``Los chicos del pizarrón''. Así llamó alguna vez Carlos Fuentes a los economistas que ascendieron a los primeros puestos de la política nacional durante los años ochenta. Entre otras cosas, el autor de La región más transparente aludía a la pedante ostentación que aquéllos hacían de sus títulos académicos. Además de satisfacer una vanidad provinciana, esa ostentación cumplía un fin particular: con una facilidad sorprendente, las decisiones de este reducido grupo de especialistas se convirtieron rutinariamente en políticas públicas cuya casi única legitimidad provenía de la presunta sabiduría económica de sus autores.
Pero ``los chicos del pizarrón'' se equivocaron. Uno de los primeros en reconocerlo fue Herminio Blanco, cuando dijo en febrero de 1995, en Davos, Suiza, refiriéndose a las razones de la crisis económica y financiera que acababa de estallar en México, que se habían cometido ``algunos errores de cálculo''. Desde entonces, cada vez se acepta un mayor número de pifias y desaciertos. El Programa Nacional de Financiamiento del Desarrollo publicado en 1997 retoma casi textualmente algunos señalamientos que unos años antes eran vehemente y hasta iracundamente descalificados por los economistas oficiales. De esa manera, en el Pronafide ahora se reconoce explícitamente que en los años de Salinas de Gortari sí se sobrevaluó el tipo de cambio real y que el financiamiento del déficit en la cuenta corriente con capitales de corto plazo era en efecto insostenible. Implícitamente, el mismo documento deja ver cómo el Banco de México inauguró en 1994 su autonomía fomentando una expansión excesiva e irresponsable del crédito interno.

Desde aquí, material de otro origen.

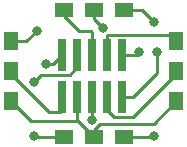
<source format=gbr>
%TF.GenerationSoftware,KiCad,Pcbnew,6.0.8-f2edbf62ab~116~ubuntu22.04.1*%
%TF.CreationDate,2022-10-04T18:23:03-04:00*%
%TF.ProjectId,PicoDebugInterface,5069636f-4465-4627-9567-496e74657266,rev?*%
%TF.SameCoordinates,Original*%
%TF.FileFunction,Copper,L1,Top*%
%TF.FilePolarity,Positive*%
%FSLAX46Y46*%
G04 Gerber Fmt 4.6, Leading zero omitted, Abs format (unit mm)*
G04 Created by KiCad (PCBNEW 6.0.8-f2edbf62ab~116~ubuntu22.04.1) date 2022-10-04 18:23:03*
%MOMM*%
%LPD*%
G01*
G04 APERTURE LIST*
%TA.AperFunction,SMDPad,CuDef*%
%ADD10R,1.524000X1.143000*%
%TD*%
%TA.AperFunction,SMDPad,CuDef*%
%ADD11R,1.143000X1.524000*%
%TD*%
%TA.AperFunction,SMDPad,CuDef*%
%ADD12R,0.660400X2.768600*%
%TD*%
%TA.AperFunction,ViaPad*%
%ADD13C,0.800000*%
%TD*%
%TA.AperFunction,Conductor*%
%ADD14C,0.250000*%
%TD*%
G04 APERTURE END LIST*
D10*
%TO.P,J2,1,Pin_1*%
%TO.N,/SWDCLK*%
X126238000Y-67119500D03*
%TO.P,J2,2,Pin_2*%
%TO.N,GND*%
X128778000Y-67119500D03*
%TO.P,J2,3,Pin_3*%
%TO.N,/SWDIO*%
X131318000Y-67119500D03*
%TD*%
D11*
%TO.P,J4,1,Pin_1*%
%TO.N,GND*%
X135763000Y-64135000D03*
%TO.P,J4,2,Pin_2*%
%TO.N,/SDA_1*%
X135763000Y-61595000D03*
%TO.P,J4,3,Pin_3*%
%TO.N,/SCL_1*%
X135763000Y-59055000D03*
%TD*%
D12*
%TO.P,J1,1,Pin_1*%
%TO.N,/SCL_0*%
X126111000Y-63728000D03*
%TO.P,J1,2,Pin_2*%
%TO.N,/SWDIO*%
X126111000Y-60198000D03*
%TO.P,J1,3,Pin_3*%
%TO.N,GND*%
X127381000Y-63728000D03*
%TO.P,J1,4,Pin_4*%
%TO.N,/SWDCLK*%
X127381000Y-60198000D03*
%TO.P,J1,5,Pin_5*%
%TO.N,/Uart_RX*%
X128651000Y-63728000D03*
%TO.P,J1,6,Pin_6*%
%TO.N,/SWO*%
X128651000Y-60198000D03*
%TO.P,J1,7,Pin_7*%
%TO.N,/SDA_1*%
X129921000Y-63728000D03*
%TO.P,J1,8,Pin_8*%
%TO.N,/SCL_1*%
X129921000Y-60198000D03*
%TO.P,J1,9,Pin_9*%
%TO.N,/VBUS_OUT*%
X131191000Y-63728000D03*
%TO.P,J1,10,Pin_10*%
%TO.N,/SDA_0*%
X131191000Y-60198000D03*
%TD*%
D10*
%TO.P,J5,1,Pin_1*%
%TO.N,/SWO*%
X126238000Y-56388000D03*
%TO.P,J5,2,Pin_2*%
%TO.N,/Uart_RX*%
X128778000Y-56388000D03*
%TO.P,J5,3,Pin_3*%
%TO.N,/VBUS_OUT*%
X131318000Y-56388000D03*
%TD*%
D11*
%TO.P,J3,1,Pin_1*%
%TO.N,GND*%
X121791000Y-64135000D03*
%TO.P,J3,2,Pin_2*%
%TO.N,/SCL_0*%
X121791000Y-61595000D03*
%TO.P,J3,3,Pin_3*%
%TO.N,/SDA_0*%
X121791000Y-59055000D03*
%TD*%
D13*
%TO.N,/SWDIO*%
X124714000Y-60960000D03*
X133858000Y-67055000D03*
%TO.N,/SWDCLK*%
X123761500Y-67055000D03*
X123698000Y-62484000D03*
%TO.N,/VBUS_OUT*%
X133858000Y-57404000D03*
X134112000Y-59944000D03*
%TO.N,/Uart_RX*%
X129540000Y-57912000D03*
X128611698Y-65689704D03*
%TO.N,/SDA_0*%
X132588000Y-59944000D03*
X123952000Y-58166000D03*
%TD*%
D14*
%TO.N,/SWDIO*%
X133794500Y-67119500D02*
X133858000Y-67056000D01*
X131318000Y-67119500D02*
X133794500Y-67119500D01*
X125349000Y-60960000D02*
X126111000Y-60198000D01*
X124714000Y-60960000D02*
X125349000Y-60960000D01*
X133858000Y-67056000D02*
X133858000Y-67055000D01*
%TO.N,/SWDCLK*%
X126725800Y-61907300D02*
X127381000Y-61252100D01*
X123761500Y-67119500D02*
X123698000Y-67056000D01*
X124274700Y-61907300D02*
X126725800Y-61907300D01*
X123699000Y-67055000D02*
X123761500Y-67055000D01*
X123698000Y-67056000D02*
X123699000Y-67055000D01*
X123698000Y-62484000D02*
X124274700Y-61907300D01*
X126238000Y-67119500D02*
X123761500Y-67119500D01*
X127381000Y-61252100D02*
X127381000Y-60198000D01*
%TO.N,/SWO*%
X128524000Y-58166000D02*
X128651000Y-58293000D01*
X127508000Y-58166000D02*
X128524000Y-58166000D01*
X126238000Y-56896000D02*
X127508000Y-58166000D01*
X128651000Y-58293000D02*
X128651000Y-60198000D01*
%TO.N,/VBUS_OUT*%
X132842000Y-56388000D02*
X133858000Y-57404000D01*
X132106000Y-63728000D02*
X134112000Y-61722000D01*
X134112000Y-61722000D02*
X134112000Y-59944000D01*
X131191000Y-63728000D02*
X132106000Y-63728000D01*
X131318000Y-56388000D02*
X132842000Y-56388000D01*
%TO.N,/Uart_RX*%
X129286000Y-57658000D02*
X129540000Y-57912000D01*
X128778000Y-56388000D02*
X128778000Y-57150000D01*
X128611698Y-63767302D02*
X128651000Y-63728000D01*
X128611698Y-65689704D02*
X128611698Y-63767302D01*
X128778000Y-57150000D02*
X129286000Y-57658000D01*
%TO.N,/SCL_0*%
X121791000Y-61595000D02*
X121791000Y-61847000D01*
X125984000Y-65024000D02*
X126111000Y-64897000D01*
X121791000Y-61847000D02*
X124968000Y-65024000D01*
X126111000Y-64897000D02*
X126111000Y-63728000D01*
X124968000Y-65024000D02*
X125984000Y-65024000D01*
%TO.N,/SDA_1*%
X130461300Y-65437300D02*
X129921000Y-64897000D01*
X135763000Y-61785500D02*
X132111200Y-65437300D01*
X132111200Y-65437300D02*
X130461300Y-65437300D01*
X135763000Y-61595000D02*
X135763000Y-61785500D01*
X129921000Y-64897000D02*
X129921000Y-63728000D01*
%TO.N,/SCL_1*%
X129921000Y-58547000D02*
X129921000Y-60198000D01*
X129979300Y-58488700D02*
X129921000Y-58547000D01*
X135763000Y-59055000D02*
X135196700Y-58488700D01*
X135196700Y-58488700D02*
X129979300Y-58488700D01*
%TO.N,/SDA_0*%
X123063000Y-59055000D02*
X123952000Y-58166000D01*
X132334000Y-60198000D02*
X132588000Y-59944000D01*
X131191000Y-60198000D02*
X132334000Y-60198000D01*
X121791000Y-59055000D02*
X123063000Y-59055000D01*
%TO.N,GND*%
X127381000Y-65659000D02*
X127381000Y-65784000D01*
X135763000Y-64135000D02*
X133858000Y-66040000D01*
X121791000Y-64135000D02*
X123440000Y-65784000D01*
X127442500Y-65784000D02*
X128778000Y-67119500D01*
X123440000Y-65784000D02*
X127381000Y-65784000D01*
X128778000Y-66548000D02*
X128778000Y-67119500D01*
X129286000Y-66040000D02*
X128778000Y-66548000D01*
X127381000Y-63728000D02*
X127381000Y-65659000D01*
X133858000Y-66040000D02*
X129286000Y-66040000D01*
X127381000Y-65784000D02*
X127442500Y-65784000D01*
%TD*%
M02*

</source>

En estos días, las autoridades financieras declararon que en el proceso de privatización bancaria se cometió una cantidad considerable de errores cuyo costo fiscal está siendo muy elevado, al punto de haber vuelto una historia de ficción el proclamado equilibrio de las finanzas públicas. Ya en octubre de 1997, cuando todavía era vicegobernador del banco central, Francisco Gil Villegas explicaba, en la conferencia anual en el Cato Institute, que los ``bancos fueron apresuradamente privatizados, en algunos casos sin considerar criterios apropiados en la selección de los nuevos accionistas ni de sus más altos dirigentes''. El flamante gobernador del Banco de México, Guillermo Ortiz, fue igualmente explícito y franco en su más reciente comparecencia ante los diputados. No solamente reconoció que los bancos se vendieron con premura y a personas sin las calificaciones requeridas, sino admitió que la supervisión bancaria, además de ser deficiente, no fue aplicada debidamente ni con rigor por las autoridades.
Es sin duda loable este esfuerzo autocrítico en que parecen estar empeñados algunos de los más connotados economistas del grupo gobernante. En un sistema político institucional que hasta hace muy poco tiempo se caracterizó por el silencio y el mutismo, este empeño debe ser reconocido. Y tanto más si ello entraña la corrección de los errores cometidos y la asimilación de las lecciones, como parece ser el caso. Lo desafortunado de todo esto es que la curva de aprendizaje de los técnicos que tienen a su cargo la gestión de la política económica ha sido demasiado prolongada y muy onerosa para la sociedad. Pero para fortuna de sus autores, este tipo de errores siguen teniendo un costo político mínimo en México.